A build-operate-transfer (BOT) contract is a type of financing model used for large projects, usually infrastructure projects developed through public-private partnerships.
The BOT scheme refers to a public entity, such as a local government, giving an initial concession to a private firm to build and operate the project in question. Control of the project is returned to the public entity after a specific period of time, typically two or three decades.
What is a Build a Build-Operate-Transfer Contract?
A Build-Operate-Transfer (BOT) Agreement is a contract under which an investor agrees to build, finance the construction of, and operate and maintain a specific infrastructure asset (e.g., an airport, port, power plant, water supply system, etc.) for a set period of time before transferring the infrastructure asset to the government.
The duration of such a contract is typically long enough for the investor to recoup the investment costs of constructing the infrastructure by charging a tariff or user fee while the infrastructure is operational.
How Build-Operate-Transfer Contracts Work?
Under a build-operate-transfer (BOT) agreement, an entity—usually a local government—grants a concession to a private firm to finance, build and operate a mega project. The private company operates the project for a period of time (perhaps 20 or 30 years) with the goal of recouping its investment, then transfers control of the project to the government.
BOT projects are typically large-scale, greenfield infrastructure projects that would otherwise be financed, built and operated solely by the government. Examples include a highway project, a wastewater treatment facility project, and a power plant project.
In general, BOT contractors are special-purpose companies formed specifically for a given project. During the project period—when the contractor is operating the project it has built—revenues are typically generated by a single source, an offtake purchaser. This may be a government or state-owned enterprise.
Power purchase agreements, in which a government utility serves as the offtaker and purchases electricity from a privately owned facility, are an example of this type of arrangement. A traditional concession would allow the company to sell directly to consumers, bypassing the government. BOT contracts also specify minimum prices that the offtaker must pay.
Government involvement in a BOT Project
In a BOT concession, the concessionaire may be required to establish a special purpose vehicle (SPV) to implement and operate the project. The SPV may be established as a joint venture company with equity participation from multiple private sectors and public sector parties.
In addition to equity participation, the government can provide capital grants or other financial incentives to a BOT project. However, it is quite common for the government to have no equity participation in a BOT project firm.
Potential Strengths of BOT Contracts
BOTs have been commonly used to attract private financing for infrastructure development or renovation. Since there is usually only one customer, the government, BOT agreements tend to reduce the commercial risk for the private party. The private partner, on the other hand, must be confident that the purchasing agreement will be honored
Potential Weaknesses of BOT Contracts
Since BOTs have a project-specific application, they can be a good vehicle for a specific investment while having less of an effect on overall system performance. It can be difficult to link increases in output brought on by a BOT with corresponding increases in demand. While the private sector’s experience can reduce initial capital construction costs, private debt can be an expensive substitute for public financing where a take–or–pay agreement is in effect.
Variations on the BOT
There are many variations on the basic BOT model. During the project period, the contractor owns the project under build-own-operate-transfer (BOOT) contracts. Under build-lease-transfer (BLT) contracts, the government leases the project from the contractor and takes over operation during the project period. In other cases, the contractor will both design and build the project. A design-build-operate-transfer (DBOT) contract is one example.

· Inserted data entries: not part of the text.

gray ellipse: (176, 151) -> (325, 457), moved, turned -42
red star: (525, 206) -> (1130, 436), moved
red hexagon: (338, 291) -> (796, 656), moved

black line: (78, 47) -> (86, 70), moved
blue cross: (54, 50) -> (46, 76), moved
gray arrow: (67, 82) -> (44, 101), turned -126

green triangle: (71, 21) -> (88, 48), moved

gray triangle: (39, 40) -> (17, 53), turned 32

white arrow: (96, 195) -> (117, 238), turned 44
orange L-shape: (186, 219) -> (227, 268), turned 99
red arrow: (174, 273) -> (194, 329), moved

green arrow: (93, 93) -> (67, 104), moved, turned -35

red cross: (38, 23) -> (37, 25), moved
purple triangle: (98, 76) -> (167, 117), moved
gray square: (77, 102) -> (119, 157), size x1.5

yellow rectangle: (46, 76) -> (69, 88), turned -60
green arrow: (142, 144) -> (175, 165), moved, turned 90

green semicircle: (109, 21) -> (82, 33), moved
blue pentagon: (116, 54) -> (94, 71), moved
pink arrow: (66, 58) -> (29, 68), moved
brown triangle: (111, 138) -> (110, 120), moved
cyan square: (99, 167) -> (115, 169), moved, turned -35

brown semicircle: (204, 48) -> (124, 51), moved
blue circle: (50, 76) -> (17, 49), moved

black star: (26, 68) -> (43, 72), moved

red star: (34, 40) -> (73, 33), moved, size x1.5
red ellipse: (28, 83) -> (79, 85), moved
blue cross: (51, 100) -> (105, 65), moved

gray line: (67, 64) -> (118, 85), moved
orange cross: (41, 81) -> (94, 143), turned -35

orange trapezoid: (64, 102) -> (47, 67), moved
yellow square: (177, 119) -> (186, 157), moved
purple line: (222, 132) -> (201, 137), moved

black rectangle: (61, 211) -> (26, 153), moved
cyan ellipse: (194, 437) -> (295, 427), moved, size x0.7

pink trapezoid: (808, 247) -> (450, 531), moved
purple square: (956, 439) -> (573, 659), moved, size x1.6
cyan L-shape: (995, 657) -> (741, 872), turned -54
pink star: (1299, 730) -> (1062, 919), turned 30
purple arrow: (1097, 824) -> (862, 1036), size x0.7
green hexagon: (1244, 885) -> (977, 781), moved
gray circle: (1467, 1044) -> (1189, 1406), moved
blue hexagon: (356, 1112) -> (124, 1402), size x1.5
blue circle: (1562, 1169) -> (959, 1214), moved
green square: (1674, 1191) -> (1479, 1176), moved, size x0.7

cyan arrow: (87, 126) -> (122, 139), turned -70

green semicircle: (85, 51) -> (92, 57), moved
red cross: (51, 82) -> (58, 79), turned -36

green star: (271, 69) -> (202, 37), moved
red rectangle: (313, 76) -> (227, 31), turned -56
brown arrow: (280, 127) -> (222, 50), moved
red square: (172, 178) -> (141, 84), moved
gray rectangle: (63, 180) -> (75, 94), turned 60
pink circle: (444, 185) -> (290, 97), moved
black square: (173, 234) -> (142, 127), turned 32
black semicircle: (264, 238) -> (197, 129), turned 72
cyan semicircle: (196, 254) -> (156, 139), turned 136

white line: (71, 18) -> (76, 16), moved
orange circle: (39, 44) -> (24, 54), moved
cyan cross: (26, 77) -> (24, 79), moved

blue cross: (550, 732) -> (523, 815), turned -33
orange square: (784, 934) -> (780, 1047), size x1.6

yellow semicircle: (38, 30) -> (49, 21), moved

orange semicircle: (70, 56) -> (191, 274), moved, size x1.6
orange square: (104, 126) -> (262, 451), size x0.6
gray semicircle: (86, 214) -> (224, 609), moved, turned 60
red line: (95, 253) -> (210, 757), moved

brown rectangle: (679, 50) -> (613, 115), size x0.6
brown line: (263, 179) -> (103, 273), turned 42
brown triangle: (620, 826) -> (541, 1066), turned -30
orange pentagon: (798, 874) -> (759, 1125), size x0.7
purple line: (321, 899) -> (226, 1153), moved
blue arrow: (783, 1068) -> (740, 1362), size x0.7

- In a BOT project, the public sector grantor grants a private firm the right to develop and operate a facility or system in what would normally be a public sector project for a specified period (the “Project Period”).
- BOT project is the typical structure for project finance. As BOT relates to new build, there is no revenue stream from the outset. Therefore, lenders are anxious to ensure that project assets are ring-fenced within the operating project company and that all risks associated with the project are assumed and passed on to the appropriate actor. The operator is also prohibited from carrying out other activities. Therefore, the operator is usually a special purpose vehicle.
- The revenues generated during the operation phase would be used to pay for operating costs, maintenance, debt principal repayment (which makes up a large portion of development and construction costs), financing costs (including interest and fees), and a return to the special purpose company’s shareholders.